Once a user installs Google Desktop, it begins indexing the files that are already on the PC. Once complete, a Google Desktop search will yield similar results to a Google Web search -- a file name followed by brief snippets with search terms highlighted.

No Gadgets Yet

Google Desktop for Linux is a beta right now, and it doesn't yet include the Gadget and Sidebar features available for Windows users. Gadgets are small applications that anyone can build or download from Google. Examples include music players, clocks, calendars, RSS feeds, weather reports, translators, to-do lists, horoscopes and other useful or time-killing apps. The Sidebar organizes the Gadgets in a vertical control panel on the desktop.

Developed out of Google's Beijing office, Google Desktop for Linux is available in English, French, Italian, German, Spanish, Portuguese, Dutch, Chinese, Japanese and Korean.

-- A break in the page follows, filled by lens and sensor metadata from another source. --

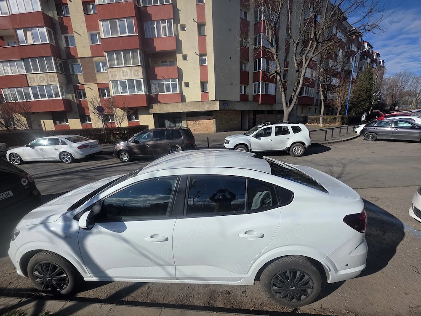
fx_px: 158
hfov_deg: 106.2
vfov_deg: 89.9
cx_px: 210
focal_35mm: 13
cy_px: 158
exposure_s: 1/2723
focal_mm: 2.2
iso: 40
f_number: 1.9
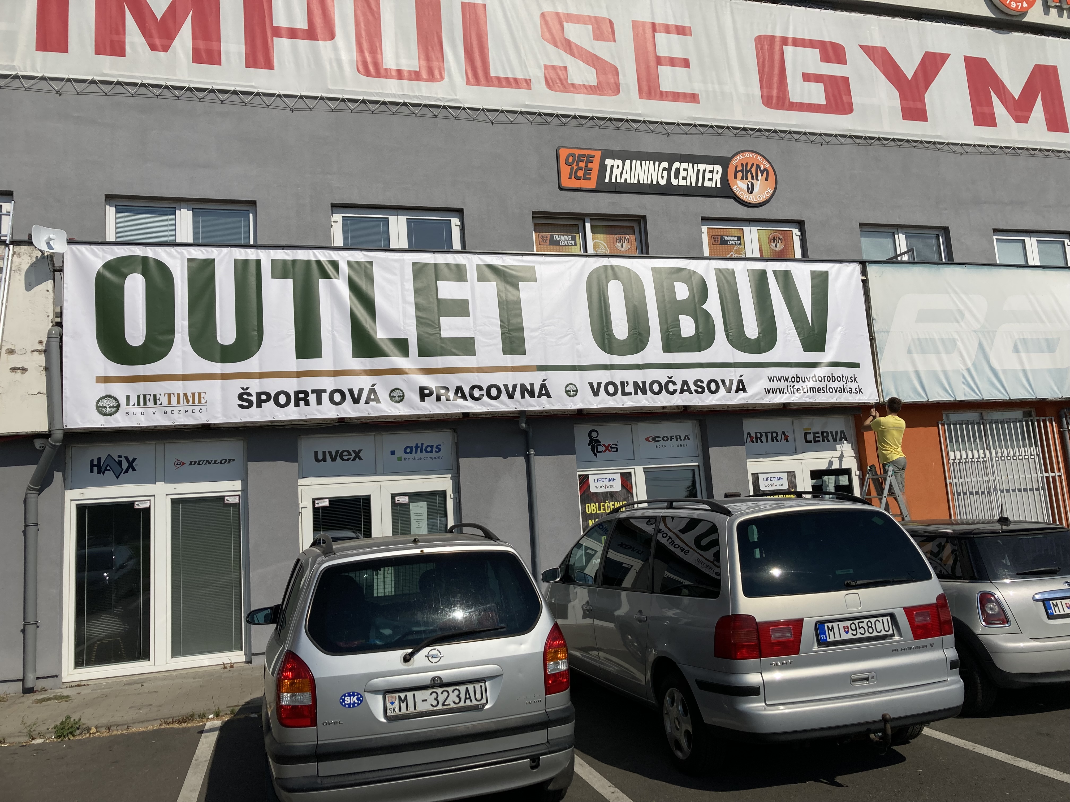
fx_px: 865
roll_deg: +0.4
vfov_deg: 49.7
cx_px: 535
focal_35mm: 28
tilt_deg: +10.4
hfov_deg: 63.4
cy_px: 401
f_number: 1.8
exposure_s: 1/6024
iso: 20
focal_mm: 3.99
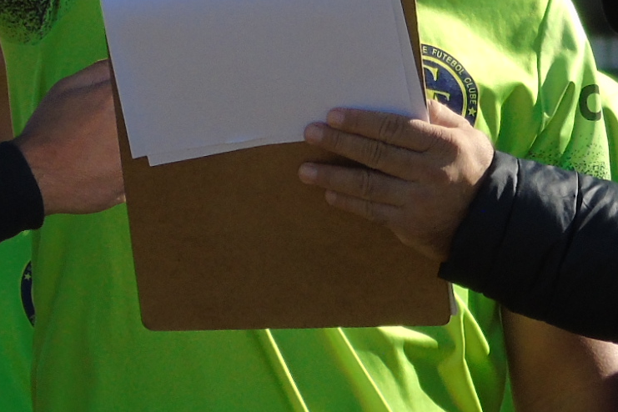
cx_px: 406
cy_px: -144
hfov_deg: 1.6
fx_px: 22675
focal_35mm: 1321
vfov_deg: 1.0
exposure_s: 1/320
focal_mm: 65
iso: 80
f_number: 5.2
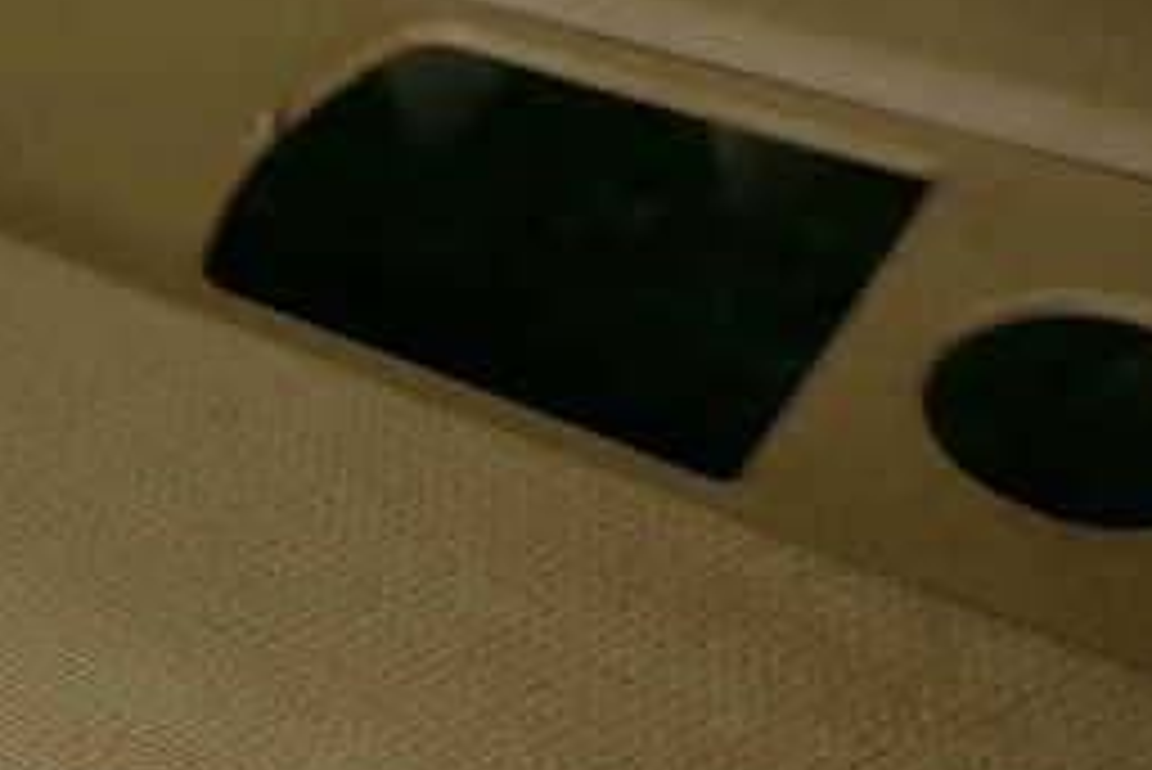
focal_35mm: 61
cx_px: -32
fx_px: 1953
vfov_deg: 21.8
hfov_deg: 30.3
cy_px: 689
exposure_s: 1/100
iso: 100
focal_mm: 4.5
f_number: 2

Google Desktop for Linux will run on Debian 4.0, Fedora Core 6, Ubuntu 6.10, Suse 10.1 and Red Flag 5, but it also requires an x86 processor.

The Bigger Picture

"The main thing to keep an eye on here is figuring out if Google is pulling together all of its properties, applications, and other assets into a some sort of grand plan," Michael Coté, a RedMonk analyst, told LinuxInsider.

"Google Apps has rapidly shown that there's more coordination going on at Google than people had perceived in the past. Tighter integration between Google Apps, access to a user's desktop, and offline access facilitated by Google Gears has the makings of, for one thing, offering an Office competitor that wins on simple and cheap vs. feature-full and expensive," he explained.

"But, the question is always if Google cares about pursuing that vision and revenue-gamble, which their public comments always seem to flippantly dismiss," Coté added.

Of course, Google says its mission is "to organize the world's information and make it universally accessible and useful," which gives it plenty of leeway. For now, Linux users get to Google their hard drives along with everyone else.